• **Exercise instructions**
Whenever the word "Administrators" turns up in a line below, that line should be copied.

• **Excerpted records**
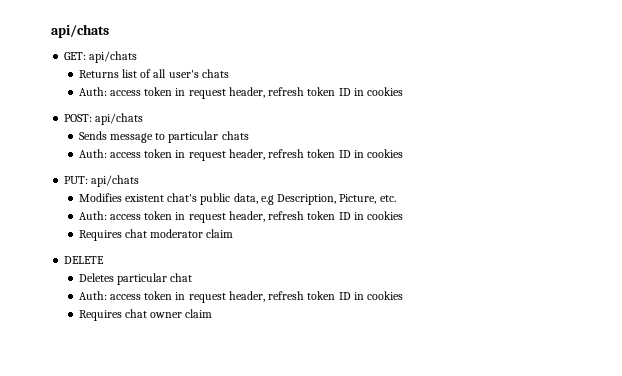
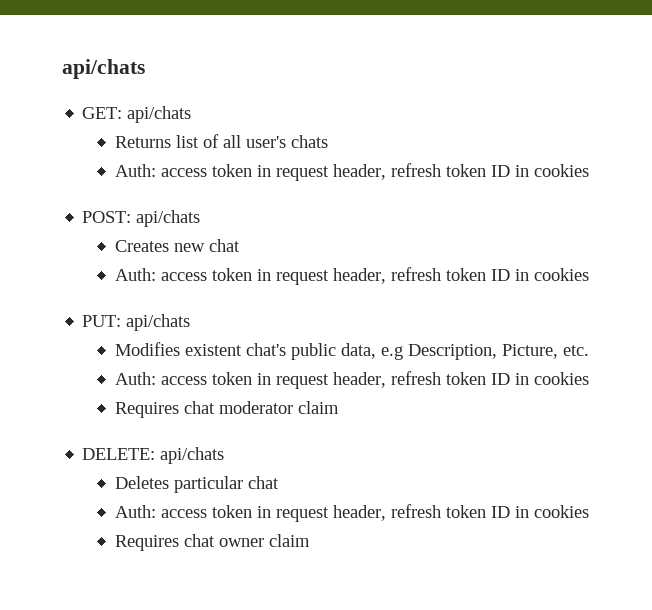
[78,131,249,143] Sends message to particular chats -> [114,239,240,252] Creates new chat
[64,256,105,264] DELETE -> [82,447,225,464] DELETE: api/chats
...
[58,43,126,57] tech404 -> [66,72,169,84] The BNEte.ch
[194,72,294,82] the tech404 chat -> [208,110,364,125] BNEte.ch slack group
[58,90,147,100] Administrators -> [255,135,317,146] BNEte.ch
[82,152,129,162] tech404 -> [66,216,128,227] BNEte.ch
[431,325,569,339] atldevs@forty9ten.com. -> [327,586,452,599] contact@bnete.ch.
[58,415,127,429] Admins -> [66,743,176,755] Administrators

• **Reply to the task**
[58,90,147,100] Administrators -> [255,135,317,146] BNEte.ch
[58,415,127,429] Admins -> [66,743,176,755] Administrators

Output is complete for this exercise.